With COVID-19 on all the news, it is easy to forget about other health issues that we should continue to address. Take the Zika virus, for example.
Zika is a virus that is transmitted by mosquitoes, although it can also be spread through sexual activity. It was first found in July 2016 in the United States and over a year earlier in Latin and South America. However, it is not a new virus. It was first diagnosed in humans in Africa in 1952.
Zika was registered
At that time, there was a lot of news in the United States warning people about Zika, especially pregnant women, as they are at the highest risk of complications related to the virus. However, a new study published in PLOS Neglected Tropical Diseases shows that cases of the virus were seriously underreported and many more people in the US were infected than originally thought.
"Less than 15% of cases have actually been reported, and it shows that our surveillance systems are only catching a small percentage of actual infections," senior author Sean Moore, PhD, said in a press release. Dr. Moore is a research fellow at the Institute of Life Sciences at the University of Notre Dame in Indiana.
Most of the time, Zika is relatively harmless. According to the Mayo Clinic, most people who contract the infection are asymptomatic. Those who show symptoms usually experience a combination of:
- Light fever
- Joint pain
- a headache
- Conjunctivitis (pink eye)
However, the greatest concern is with pregnant women. The virus can cause miscarriages. It can also cause a birth defect called microcephaly. This is a condition in which a baby is born with a head that is much smaller than it should be. This usually leads to damage to the brain.

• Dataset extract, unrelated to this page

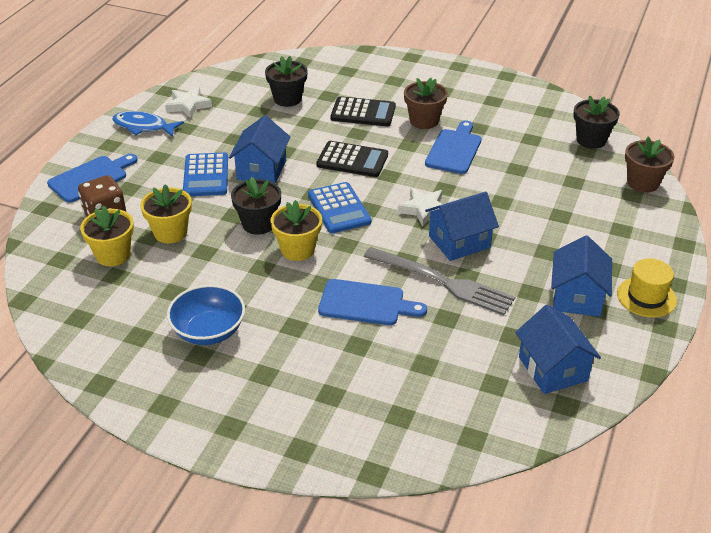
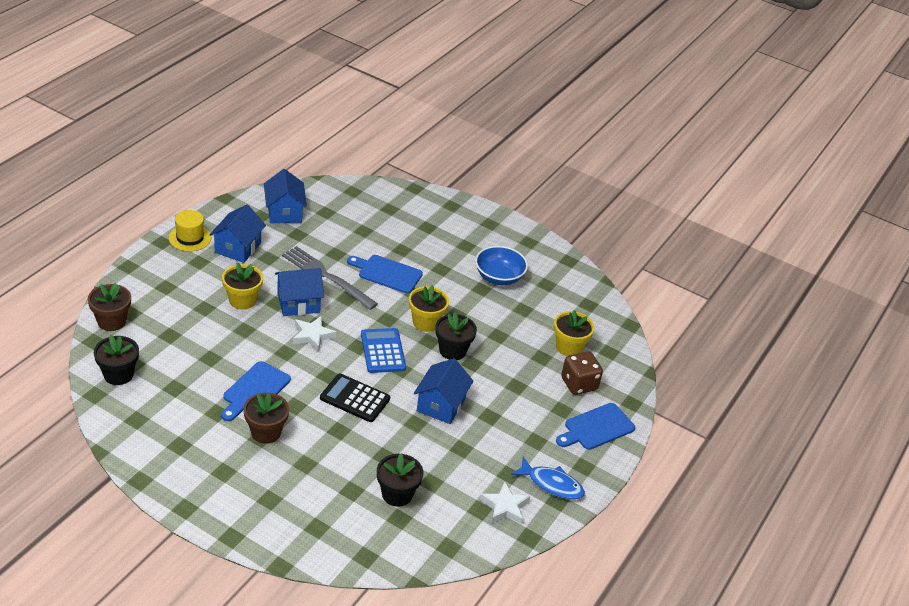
camera: 175 degrees left, 0 degrees up
(170, 233) = (524, 357): yellow flower pot -> yellow flower pot (242, 300)
(206, 175) = (492, 409): blue calculator -> none
(363, 112) = (323, 457): black calculator -> none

The lack of adequate virus tracking makes it difficult for public health officials to pinpoint where actual outbreaks of infection are and to make plans to alert the population. Knowing the number of cases will help officials track whether a community has developed herd immunity. This means that enough people in the community are protected from infection.
"Our research suggests that there is a need for a better understanding of how much transmission is occurring within a community," said Dr. Moors. “The risk of congenital birth defects in pregnant women infected with Zika virus required a separate monitoring system that tested both the mother and baby to get a more accurate indicator of the underlying transmission. Without extensive testing and a comprehensive system like this, we can miss how large the outbreak is in the general population. "
To help prevent the spread of Zika, the Centers for Disease Control and Prevention offers the following advice:
- Stay away from areas with high Zika cases, especially if you are pregnant.
- If possible, wear long sleeves and pants to avoid mosquito bites.
- Use insect repellants that are listed by the Environmental Protection Agency.
- Toddlers and babies should be protected with clothing and blankets over strollers and carriages.
- Use condoms during sexual activity if you or your partner has been exposed to the virus.
Take that away
If you think you may be infected with Zika, ask your doctor about tests. A blood or urine test can be diagnosed at Zika. When making travel plans, check to see if Zika is active in the area and if so, consider going elsewhere, especially if you are pregnant.